During the prefill phase of attention, only the first two inputs are needed. During the decode phase, `write_indices`
is also needed so that the incoming key or value update can be appended after the last valid token for each sample
in the batch.

### Attributes

* **axis - INT** (default is `'-2'`):

  Sequence dimension of the `past_cache` and `update` tensors. It cannot be 0 (the batch dimension). Default is -2.

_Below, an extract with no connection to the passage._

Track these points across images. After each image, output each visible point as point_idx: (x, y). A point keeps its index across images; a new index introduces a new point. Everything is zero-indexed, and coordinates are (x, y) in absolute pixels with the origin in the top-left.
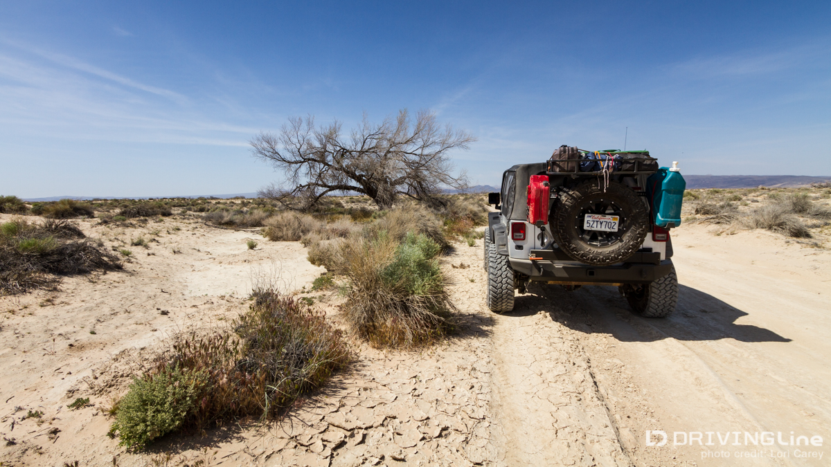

* **mode - STRING** (default is `'linear'`):

  Write mode of cache update. Supported modes include `linear` and `circular`. `linear` mode requires write_indices+sequence_length<=max_sequence_length. For `circular` mode, the updates happen in wrap-around fashion, ie, the update index is modulo `max_sequence_length`

### Inputs

Between 2 and 3 inputs.

- **past_cache** (heterogeneous) - **T**:

  Past state cache for key or value with shape `(batch_size, D1, D2, ..., max_sequence_length, ..., Dn)`.
- **update** (heterogeneous) - **T**:

  New update tensor with shape `(batch_size, D1, D2, ..., sequence_length, ..., Dn)`.
- **write_indices** (optional, heterogeneous) - **tensor(int64)**:

  Write indices for the incoming update tensor in the cache. Shape is `(batch_size,)`. Assumed to be all zeros if not provided.

### Outputs

- **present_cache** (heterogeneous) - **T**:

  Updated cache. Same shape as `past_cache`.

### Type Constraints

* **T** in ( `tensor(bfloat16)`, `tensor(bool)`, `tensor(complex128)`, `tensor(complex64)`, `tensor(double)`, `tensor(float)`, `tensor(float16)`, `tensor(float4e2m1)`, `tensor(float8e4m3fn)`, `tensor(float8e4m3fnuz)`, `tensor(float8e5m2)`, `tensor(float8e5m2fnuz)`, `tensor(float8e8m0)`, `tensor(int16)`, `tensor(int32)`, `tensor(int4)`, `tensor(int64)`, `tensor(int8)`, `tensor(string)`, `tensor(uint16)`, `tensor(uint32)`, `tensor(uint4)`, `tensor(uint64)`, `tensor(uint8)` ):

  Constrain input and output types to any tensor type.